If all else fails please file an issue on the github project page.
void *iso_alloc(size_t size)
- Equivalent to malloc. Returns a pointer to a chunk of memory that is size bytes in size. To free this chunk just pass it to iso_free
.
void *iso_calloc(size_t nmemb, size_t size)
- Equivalent to calloc. Allocates a chunk big enough for an array of nmemb elements of size bytes. The array is zeroized.
void *iso_realloc(void *p, size_t size)
- Equivalent to realloc. Reallocates a new chunk, if necessary, to be size bytes big and copies the contents of p to it.
void iso_free(void *p)
- Frees any chunk allocated and returned by any API call (e.g. iso_alloc, iso_calloc, iso_realloc, iso_strdup, iso_strndup
).
void iso_free_permanently(void *p)
- Same as iso_free
but marks the chunk in such a way that it will not be reallocated
size_t iso_chunksz(void *p)
- Returns the size of the chunk returned by iso_alloc
char *iso_strdup(const char *str)
- Equivalent to strdup. Returned pointer must be free'd by iso_free
.
char *iso_strndup(const char *str, size_t n)
- Equivalent to strndup. Returned pointer must be free'd by iso_free.
iso_alloc_zone_handle *iso_alloc_new_zone(size_t size)
- Allocates a new private zone for allocations up to size bytes. Returns a handle to that zone.
char *iso_strdup_from_zone(iso_alloc_zone_handle *zone, const char *str)
- Equivalent to iso_strdup
except string is duplicated in specified zone.
char *iso_strndup_from_zone(iso_alloc_zone_handle *zone, const char *str, size_t n)
- Equivalent to iso_strndup except string is duplicated in specified zone.
iso_alloc_zone_handle *iso_alloc_from_zone(iso_alloc_zone_handle *zone, size_t size)
- Equivalent to iso_alloc except reallocation is done in specified zone.
iso_alloc_zone_handle *iso_realloc_from_zone(iso_alloc_zone_handle *zone, void *p, size_t size)
- Equivalent to iso_realloc except reallocation is done in specified zone.
void iso_alloc_destroy_zone(iso_alloc_zone_handle *zone)
- Destroy a zone created with iso_alloc_from_zone
.
void iso_alloc_protect_root()
- Temporarily protects the iso_alloc
root structure by marking it unreadable.
void iso_alloc_unprotect_root()
- Undoes the operation performed by iso_alloc_protect_root
.
int32_t iso_alloc_detect_leaks()
- Returns the total number of leaks detected for all zones. Will print debug logs when compiled with -DDEBUG
int32_t iso_alloc_detect_zone_leaks(iso_alloc_zone_handle *zone)

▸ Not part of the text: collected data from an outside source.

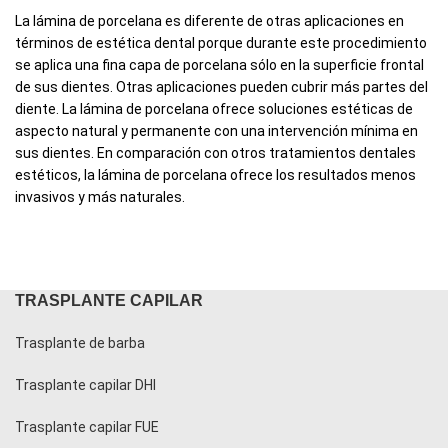
La lámina de porcelana es diferente de otras aplicaciones en
términos de estética dental porque durante este procedimiento
se aplica una fina capa de porcelana sólo en la superficie frontal
de sus dientes. Otras aplicaciones pueden cubrir más partes del
diente. La lámina de porcelana ofrece soluciones estéticas de
aspecto natural y permanente con una intervención mínima en
sus dientes. En comparación con otros tratamientos dentales
estéticos, la lámina de porcelana ofrece los resultados menos
invasivos y más naturales.
TRASPLANTE CAPILAR
Trasplante de barba
Trasplante capilar DHI
Trasplante capilar FUE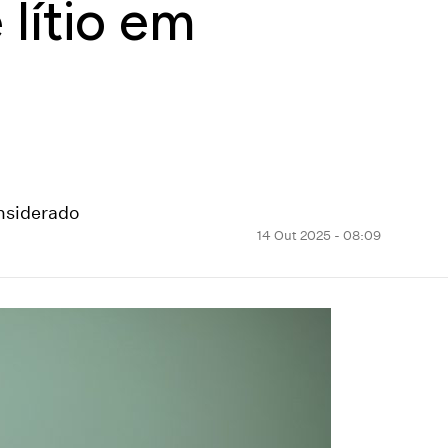
 lítio em
onsiderado
14 Out 2025 - 08:09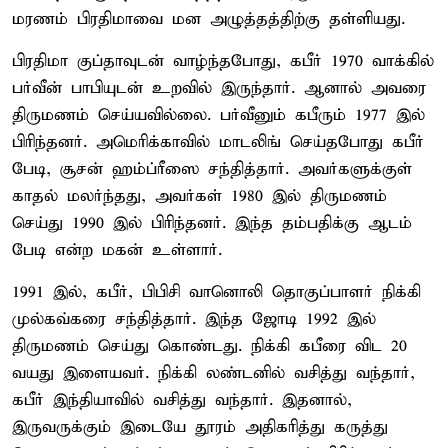
மரணம் பிரதிமாவை மன அழுத்தத்திற்கு தள்ளியது.
பிரதிமா குப்தாவுடன் வாழ்ந்தபோது, கபீர் 1970 வாக்கில்
பர்வீன் பாபியுடன் உறவில் இருந்தார். ஆனால் அவரை
திருமணம் செய்யவில்லை. பர்வீனும் கபீரும் 1977 இல்
பிரிந்தனர். அமெரிக்காவில் மாடலிங் செய்தபோது கபீர்
பேடி, சூசன் ஹம்ப்ரீஸை சந்தித்தார். அவர்களுக்குள்
காதல் மலர்ந்தது, அவர்கள் 1980 இல் திருமணம்
செய்து 1990 இல் பிரிந்தனர். இந்த தம்பதிக்கு ஆடம்
பேடி என்ற மகன் உள்ளார்.
1991 இல், கபீர், பிபிசி வானொலி தொகுப்பாளர் நிக்கி
முல்கவ்கரை சந்தித்தார். இந்த ஜோடி 1992 இல்
திருமணம் செய்து கொண்டது. நிக்கி கபீரை விட 20
வயது இளையவர். நிக்கி லண்டனில் வசித்து வந்தார்,
கபீர் இந்தியாவில் வசித்து வந்தார். இதனால்,
இருவருக்கும் இடையே தூரம் அதிகரித்து கருத்து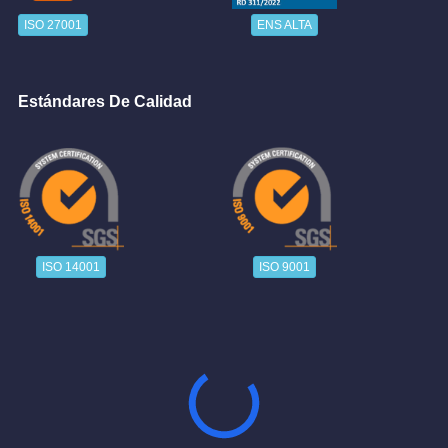
ISO 27001
ENS ALTA
Estándares De Calidad
ISO 14001
ISO 9001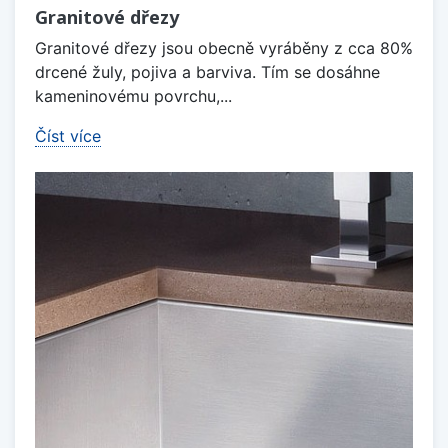
Granitové dřezy
Granitové dřezy jsou obecně vyráběny z cca 80%
drcené žuly, pojiva a barviva. Tím se dosáhne
kameninovému povrchu,...
Číst více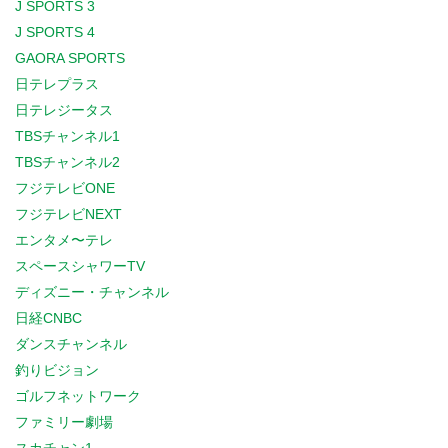
J SPORTS 3
J SPORTS 4
GAORA SPORTS
日テレプラス
日テレジータス
TBSチャンネル1
TBSチャンネル2
フジテレビONE
フジテレビNEXT
エンタメ〜テレ
スペースシャワーTV
ディズニー・チャンネル
日経CNBC
ダンスチャンネル
釣りビジョン
ゴルフネットワーク
ファミリー劇場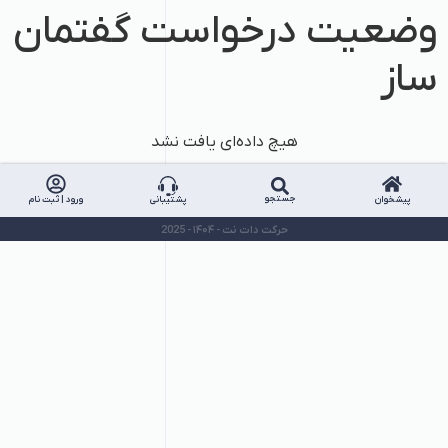
وضعیت درخواست گفتمان
ساز
هیچ داده‌ای یافت نشد
جستجو
پیشخوان
پشتیبانی
ورود | ثبت نام
حرکت دات نت - ۱۴۰۴ - 2025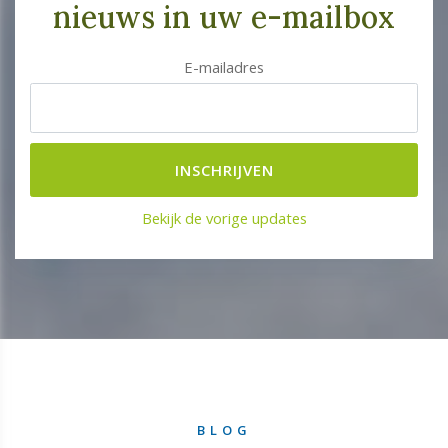
nieuws in uw e-mailbox
E-mailadres
Bekijk de vorige updates
BLOG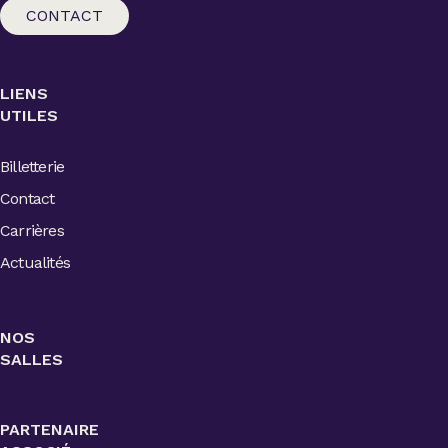
CONTACT
LIENS
UTILES
Billetterie
Contact
Carrières
Actualités
NOS
SALLES
PARTENAIRE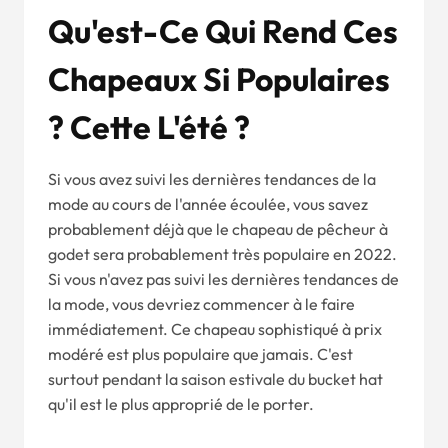
Qu'est-Ce Qui Rend Ces
Chapeaux Si Populaires
?
Cette
L'été ?
Si vous avez suivi les dernières tendances de la
mode au cours de l'année écoulée, vous savez
probablement déjà que le chapeau de pêcheur à
godet sera probablement très populaire en 2022.
Si vous n'avez pas suivi les dernières tendances de
la mode, vous devriez commencer à le faire
immédiatement. Ce chapeau sophistiqué à prix
modéré est plus populaire que jamais. C'est
surtout pendant la saison estivale du bucket hat
qu'il est le plus approprié de le porter.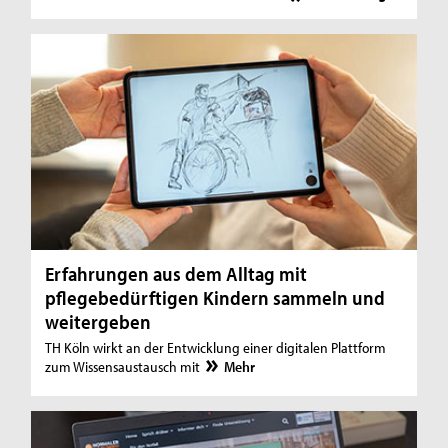
Erfahrungen aus dem Alltag mit
pflegebedürftigen Kindern sammeln und
weitergeben
TH Köln wirkt an der Entwicklung einer digitalen Plattform
zum Wissensaustausch mit
Mehr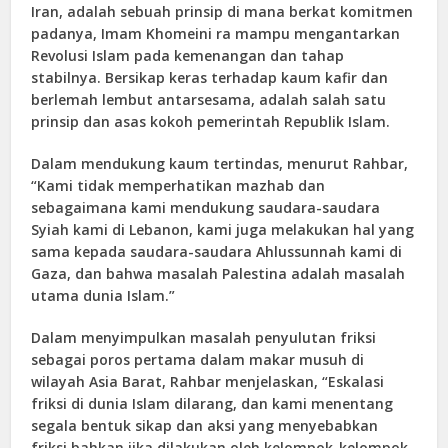
Iran, adalah sebuah prinsip di mana berkat komitmen
padanya, Imam Khomeini ra mampu mengantarkan
Revolusi Islam pada kemenangan dan tahap
stabilnya. Bersikap keras terhadap kaum kafir dan
berlemah lembut antarsesama, adalah salah satu
prinsip dan asas kokoh pemerintah Republik Islam.
Dalam mendukung kaum tertindas, menurut Rahbar,
“Kami tidak memperhatikan mazhab dan
sebagaimana kami mendukung saudara-saudara
Syiah kami di Lebanon, kami juga melakukan hal yang
sama kepada saudara-saudara Ahlussunnah kami di
Gaza, dan bahwa masalah Palestina adalah masalah
utama dunia Islam.”
Dalam menyimpulkan masalah penyulutan friksi
sebagai poros pertama dalam makar musuh di
wilayah Asia Barat, Rahbar menjelaskan, “Eskalasi
friksi di dunia Islam dilarang, dan kami menentang
segala bentuk sikap dan aksi yang menyebabkan
friksi bahkan jika dilakukan oleh kelompok-kelompok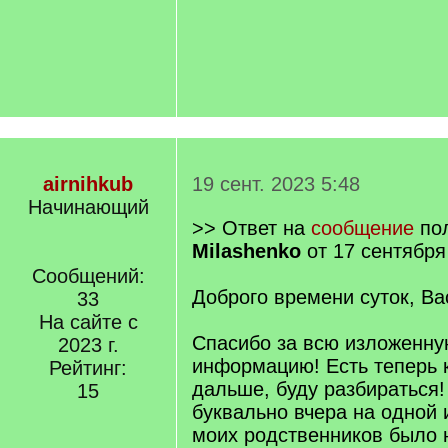
airnihkub
19 сент. 2023 5:48
Начинающий
>> Ответ на
сообщение
по
Milashenko
от 17 сентября
Сообщений:
Доброго времени суток, Ва
33
На сайте с
Спасибо за всю изложенну
2023 г.
информацию! Есть теперь 
Рейтинг:
дальше, буду разбираться!
15
буквально вчера на одной 
моих родственников было 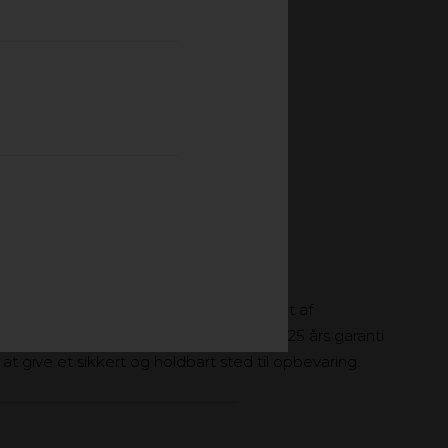
GSBOKS
itet, der holder længe. Boksen er lavet af
ling i otte unikke lag, der gives op til 25 års garanti
t give et sikkert og holdbart sted til opbevaring.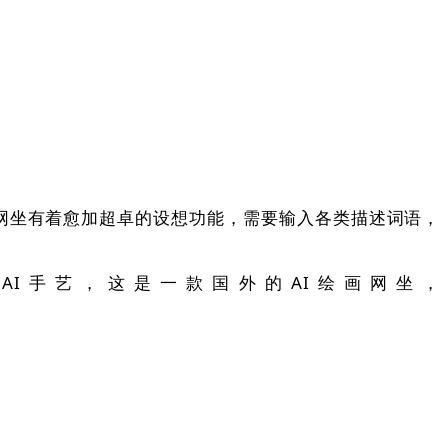
画网坐有着愈加超卓的设想功能，需要输入各类描述词语，
手艺，这是一款国外的AI绘画网坐，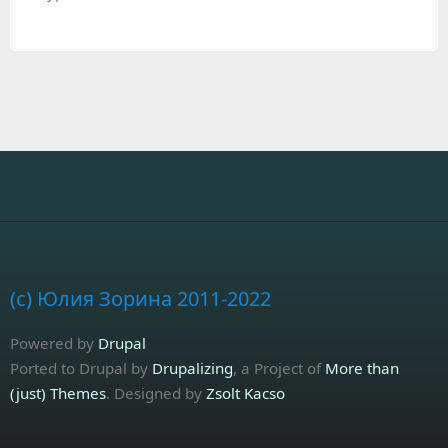
(c) Юлия Зорина 2011-2022
Powered by
Drupal
Ported to Drupal by
Drupalizing
, a Project of
More than
(just) Themes
. Designed by
Zsolt Kacso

- Returns the total number of leaks detected for specified zone. Will print debug logs when compiled with -DDEBUG
int32_t iso_alloc_mem_usage()
- Returns the total memory usage for all zones. Will print debug logs when compiled with -DDEBUG
int32_t iso_alloc_zone_mem_usage(iso_alloc_zone_handle *zone)
- Returns the total memory usage for a specified zone. Will print debug logs when compiled with -DDEBUG
void iso_verify_zones()
- Verifies the state of all zones. Will abort if inconsistencies are found.
void iso_verify_zone(iso_alloc_zone_handle *zone
- Verifies the state of specified zone. Will abort if inconsistencies are found.